No doubt the American health insurance industry will oppose rigorous regulation even more fiercely than the public option. It seems almost a silly exercise to even consider the prospect. However, I do wonder whether insurance regulation such as that imposed on auto insurance by California Prop 103 might work. As a counterbalance to mandatory auto insurance, the State exerts control over premiums. When the proposition passed in 1988, the auto insurance industry forecast doom, warning that companies would abandon the California market in droves. 20 years later, there are plenty of choices of auto insurance to choose from and most Californias are pleased with the results.

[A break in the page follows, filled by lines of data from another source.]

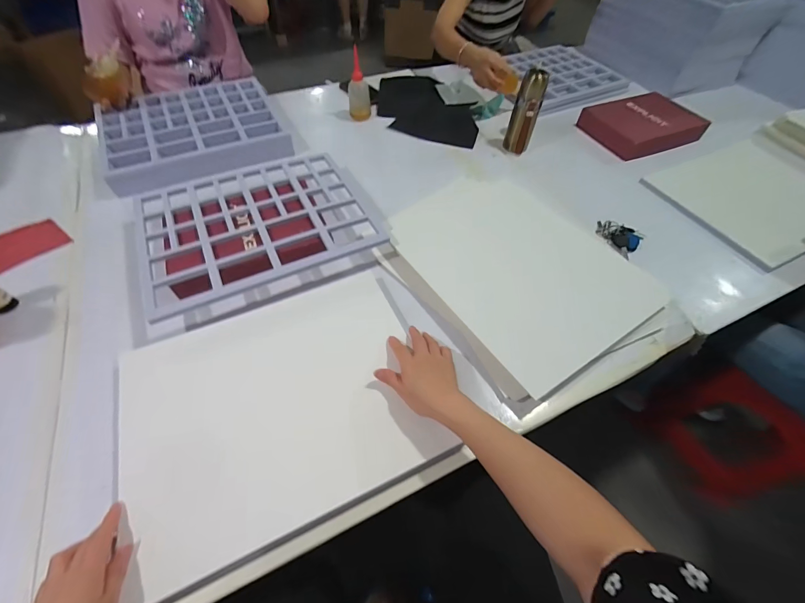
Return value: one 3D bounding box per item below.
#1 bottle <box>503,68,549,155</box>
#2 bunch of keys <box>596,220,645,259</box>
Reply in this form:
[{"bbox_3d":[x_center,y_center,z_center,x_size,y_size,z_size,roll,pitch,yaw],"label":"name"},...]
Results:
[{"bbox_3d":[0.322,-0.495,0.912,0.065,0.183,0.057,14,54,8],"label":"bottle"},{"bbox_3d":[0.472,-0.142,0.770,0.084,0.027,0.096,-37,63,-26],"label":"bunch of keys"}]

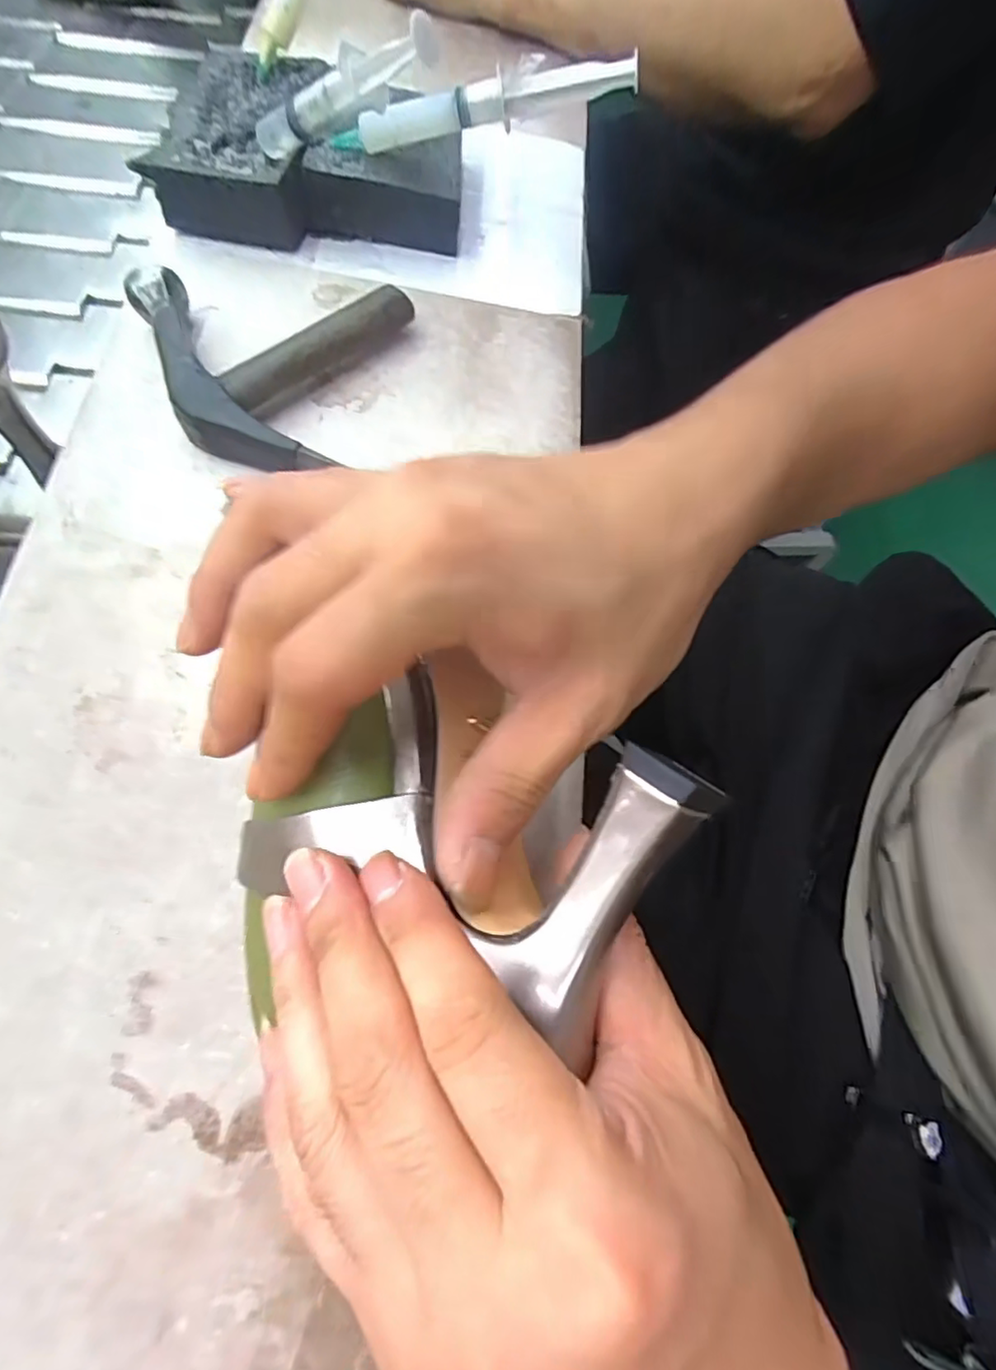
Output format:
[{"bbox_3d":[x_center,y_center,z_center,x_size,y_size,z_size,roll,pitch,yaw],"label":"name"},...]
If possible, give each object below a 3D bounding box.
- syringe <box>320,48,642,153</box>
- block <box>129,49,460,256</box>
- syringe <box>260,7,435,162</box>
[{"bbox_3d":[-0.013,-0.298,0.307,0.161,0.023,0.019,-1,67,13],"label":"syringe"},{"bbox_3d":[-0.100,-0.308,0.351,0.168,0.039,0.126,10,68,1],"label":"block"},{"bbox_3d":[-0.076,-0.281,0.285,0.127,0.022,0.013,14,64,37],"label":"syringe"}]

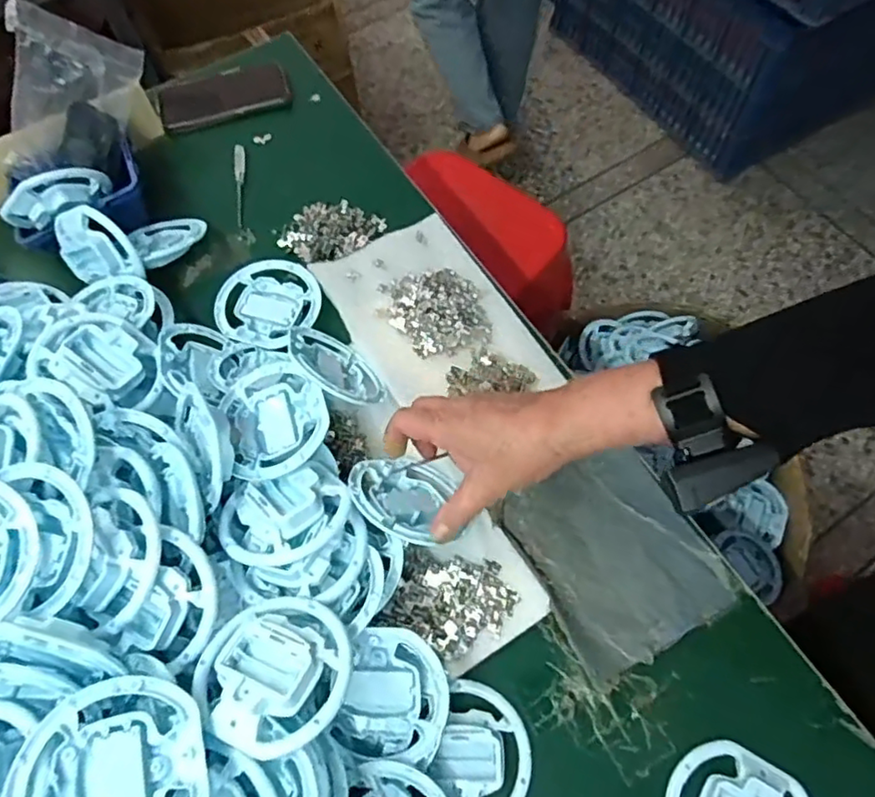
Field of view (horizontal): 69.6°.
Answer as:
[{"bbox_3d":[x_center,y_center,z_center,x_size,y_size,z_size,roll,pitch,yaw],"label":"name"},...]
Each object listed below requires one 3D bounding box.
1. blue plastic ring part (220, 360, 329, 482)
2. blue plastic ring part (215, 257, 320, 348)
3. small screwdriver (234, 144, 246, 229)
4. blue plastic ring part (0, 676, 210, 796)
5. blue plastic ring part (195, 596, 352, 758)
[{"bbox_3d":[-0.137,0.016,0.536,0.086,0.028,0.111,-20,66,-8],"label":"blue plastic ring part"},{"bbox_3d":[-0.175,-0.101,0.660,0.108,0.013,0.103,-1,65,1],"label":"blue plastic ring part"},{"bbox_3d":[-0.234,-0.255,0.749,0.014,0.016,0.125,-10,65,-3],"label":"small screwdriver"},{"bbox_3d":[-0.188,0.220,0.361,0.102,0.025,0.102,7,47,-8],"label":"blue plastic ring part"},{"bbox_3d":[-0.110,0.177,0.416,0.100,0.028,0.100,-7,48,8],"label":"blue plastic ring part"}]

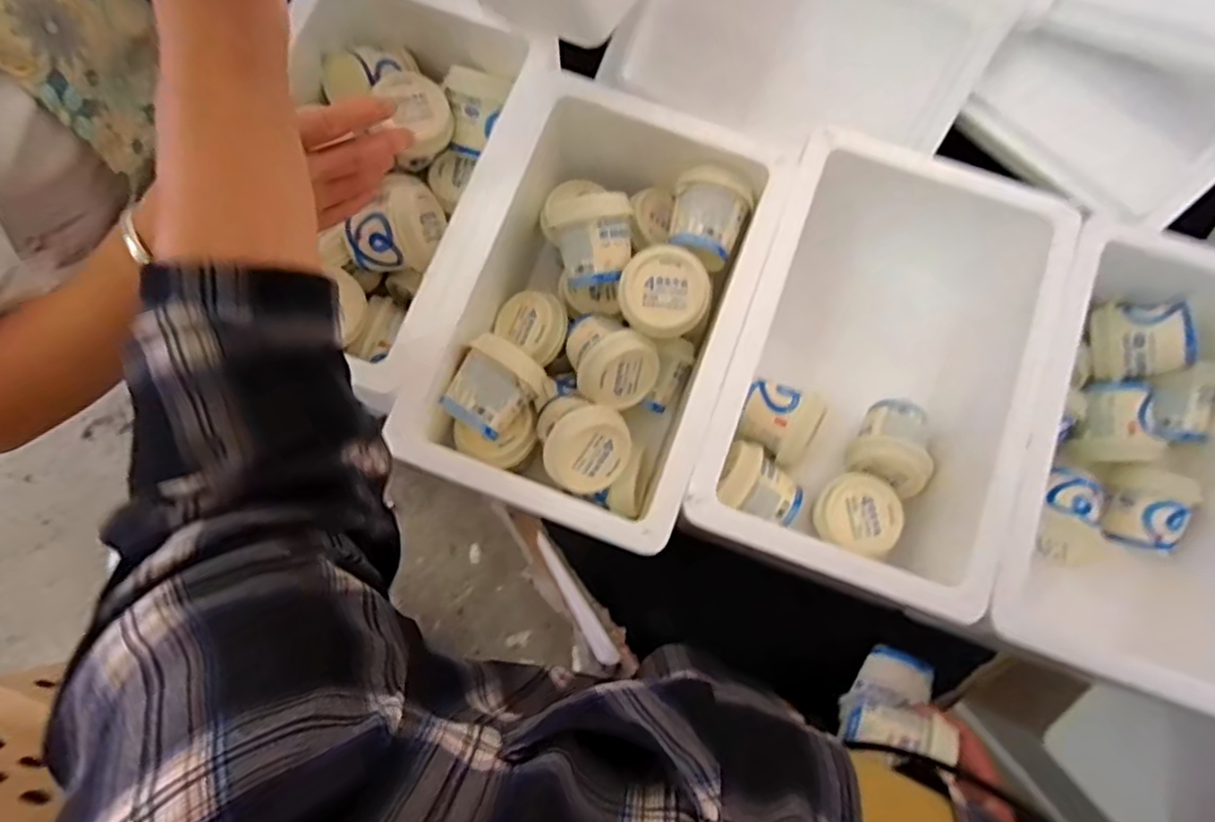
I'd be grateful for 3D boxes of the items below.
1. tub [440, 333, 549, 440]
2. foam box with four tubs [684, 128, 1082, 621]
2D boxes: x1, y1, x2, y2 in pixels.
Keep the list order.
[{"bbox_3d":[-0.091,-0.019,0.551,0.063,0.063,0.076,35,79,7],"label":"tub"},{"bbox_3d":[0.213,-0.025,0.575,0.221,0.160,0.336,19,78,3],"label":"foam box with four tubs"}]

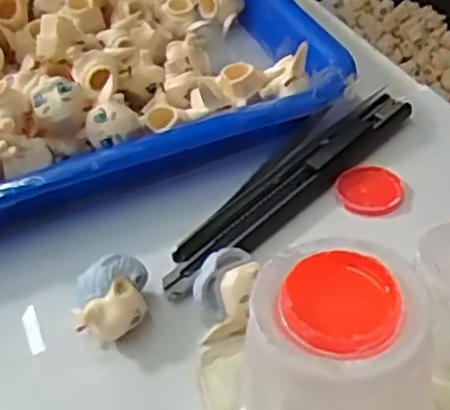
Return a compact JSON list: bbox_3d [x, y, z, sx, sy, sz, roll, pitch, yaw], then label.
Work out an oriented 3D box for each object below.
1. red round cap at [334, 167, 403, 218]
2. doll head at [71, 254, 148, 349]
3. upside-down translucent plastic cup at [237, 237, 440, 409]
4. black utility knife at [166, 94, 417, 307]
[{"bbox_3d":[0.057,-0.006,0.278,0.026,0.004,0.026,-3,44,3],"label":"red round cap"},{"bbox_3d":[-0.037,0.034,0.235,0.023,0.024,0.025,-9,44,-3],"label":"doll head"},{"bbox_3d":[0.027,0.049,0.173,0.044,0.073,0.045,-3,44,3],"label":"upside-down translucent plastic cup"},{"bbox_3d":[0.027,-0.008,0.281,0.134,0.010,0.021,-36,51,-27],"label":"black utility knife"}]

California premium rates have dropped from the second highest in the US to 21st (http://www.consumerwatchdog.org/insurance/articles/?storyId=18988). Note that voters, not legislators, imposed regulation in California. Can you imagine Conrad, Baucus, and Lincoln standing up for stiff regulation? I sure can’t. I’m hanging in there for a public option and wondering whether I could ever support mandated health insurance without either a public option or regulation. I think not.
We can’t even bring ourselves to regulate Wall Street immediately after the biggest meltdown in living memory. They’ve taken the bailout money, thank you very much, and jumped right back into derivatives trading. And you’re pinning your hopes on regulating the insurance and pharmaceutical industries?
aggressive government regulation of private health insurers can accomplish a lot of the same things as competition from a public option
Even mild regulation won’t last a decade, if that long; it will be bound and smothered and neglected in a thousand ways, from under-the-radar ‘relief’ for businesses to race-to-the-bottom ‘federalism’ to outright refusal to enforce said regulations,all accelerating as Republicans gain more power. And because most of the ill effects of this non-regulation will be borne by those under the radar for many years (until we reach another tipping point), people won’t care.
A public option’s big advantage is that it’s, well, public— we can see it and will know others who use it and will all have at least some interest in it not being overly corrupt. And one most likely would grow instead of decaying the way regulations inevitably will. Bottom line: American regulation is a joke, because our political system is not designed to protect the common good, no matter what the founding documents say.
Democrats know perfectly well that whenever they build anything benefiting citizens by GOP blueprints, the foundation will eventually fail, and that’s a feature, not a bug. The right can tinker with cosmetics without doing too much damage, but I will never buy anything they helped design (or even influenced) from the ground up.
My understanding of the Swiss system is not that the insurance companies cannot make any profit on policies, but that they cannot make any profit on BASIC policies. Supplemental insurances, boutique policies, the kind (I surmise) where you get a private room and a private duty nurse, etc., or access to the pricier long-term care facilities, can be sold for a profit. It might not change the willingness of the insurance lobby to fight reform, but it’s a point that perhaps should be made.
The chance of passing real insurance reform, like that in the Netherlands, or Germany or Switzerland, all of which have systems based on private insurance, is probably less than that of a public option.
In most of these countries the insurers are regulated like public utilities, and are generally by law required to be not for profit. What is the chance of current insurers going or that? Right, and slim has left town. If you think they are putting up a fight now, wait for a bill that strictly regulates their coverages, premiums and corporate policies and makes them essentially non-profits. Can you say, “Republicans (and all too many Democrats) screaming Government takeover?” I thought you could.
In this political climate the public option is our only option.